A group of researchers has applied machine learning (ML) algorithms to automate surgical skill assessment in laparoscopic cholecystectomy videos. They developed a method comprising three stages:
- Training of a Convolutional Neural Network (CNN) to recognise instruments in video frames
- Tracking these instruments over time and calculating relevant motion metrics
- Training a linear regression model on those metrics to assess surgical skill.
For the study, a sample of 242 videos was selected, divided into 949 clip applications of surgical gestures (the end of the hepatocystic dissection phase). A panel of surgeons rated the recordings of laparoscopic cholecystectomy.
In stage 1, the model showed 78% average precision (AP) and 82% average recall (AR) for the clipper on the test set. It is noted that two types of clippers were used for the study which might have negatively affected the AP performance. The model was overall efficient in difficult cases (e.g. with poor lighting), but more substantial visual challenges such as heavy occlusion could undermine correct model performance.

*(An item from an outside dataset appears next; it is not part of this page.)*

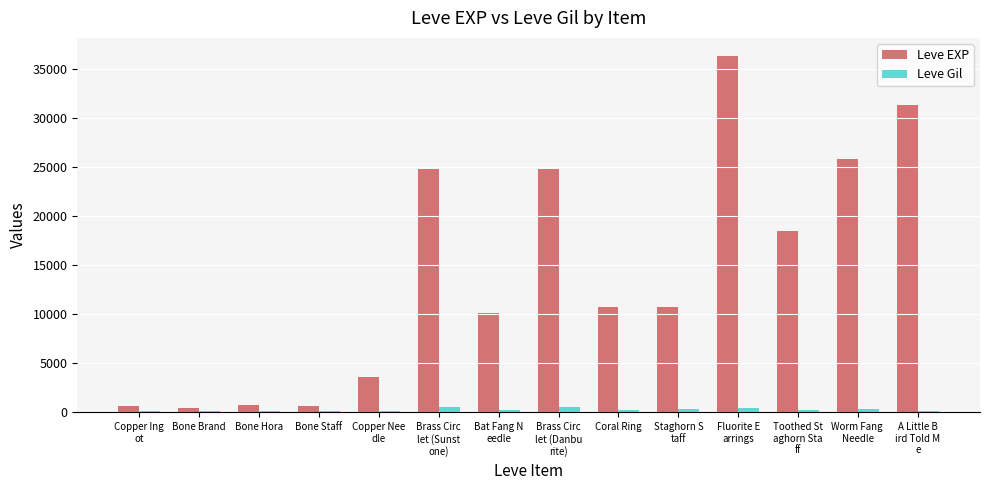

What is the sum of all Leve EXP values?

199240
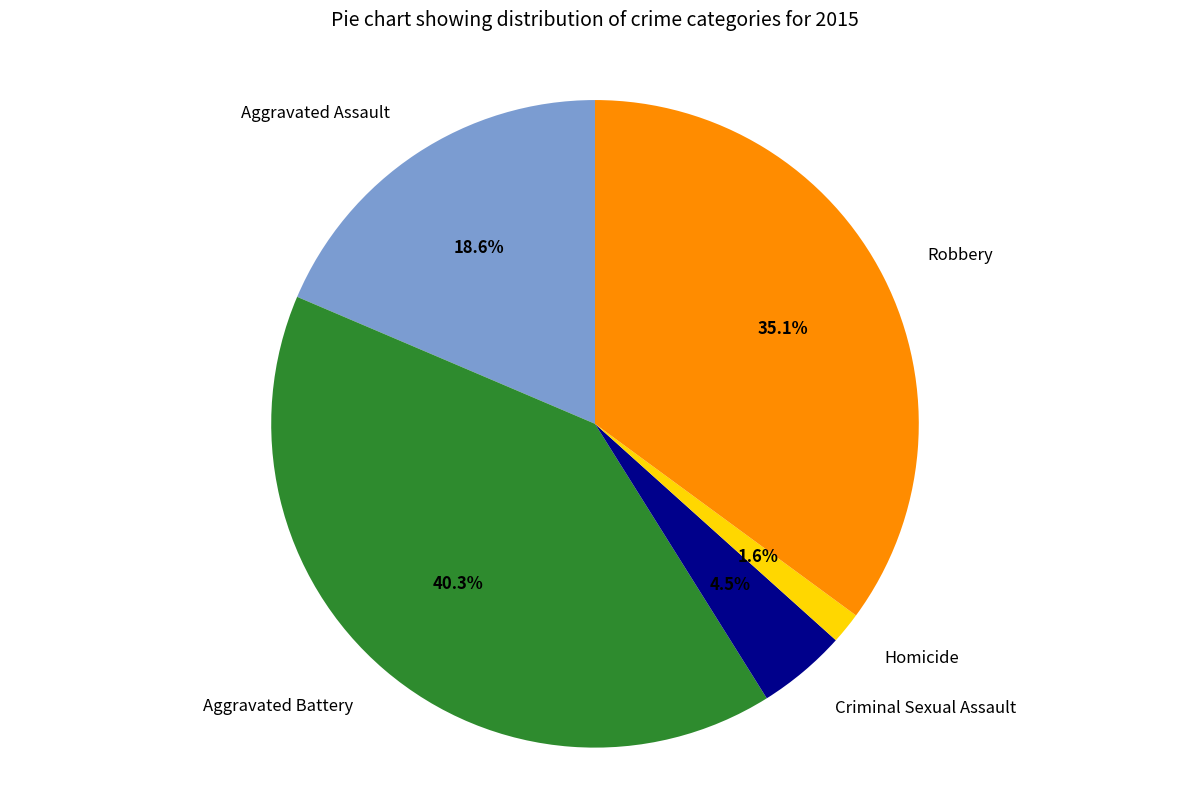

Does any single category account for the majority?

No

In stage 2, the motion metrics and expert skill ratings were compared. The results showed that shorter clip application phase, smaller radius of clipper locations and smaller constant movement direction all indicated to faster, more succinct and smoother performance, i.e. higher surgical skill.

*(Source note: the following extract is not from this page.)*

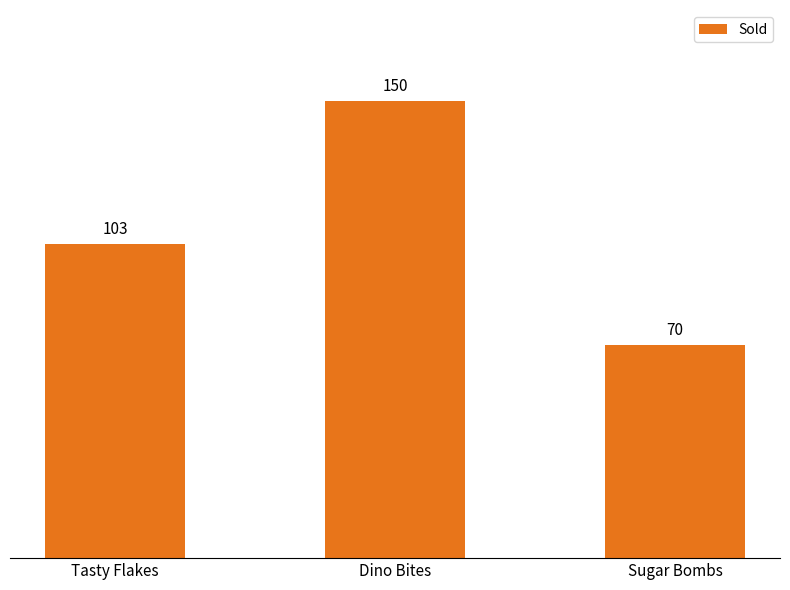

What position from the right is Sugar Bombs?

1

In stage 3, the ML model demonstrated 87 ± 0.2% accuracy in predicting the good/poor surgical skill and 70% accuracy in predicting the skill level. The factors affecting the model’s performance included inability to predict low skills as opposed to high skills (due to the respective example videos being underrepresented in the sample); limitations due to reliance on instrument movements only (e.g. identifying clip dropping as poor skill regardless of previous handling of the instrument); camera movement and zoom that led to different interpretations of the instrument movement and, hence, the surgical skill (e.g. with the camera zoomed, the instrument movement appeared small, and vice versa). In addition, the authors note that instrument handling is only one of the factors that underpin surgical skill, and others, such as tissue handling, were out of the study’s scope. They conclude that future research should allow for larger training databases and focus on algorithm refinement before the technology can be used in clinical practice.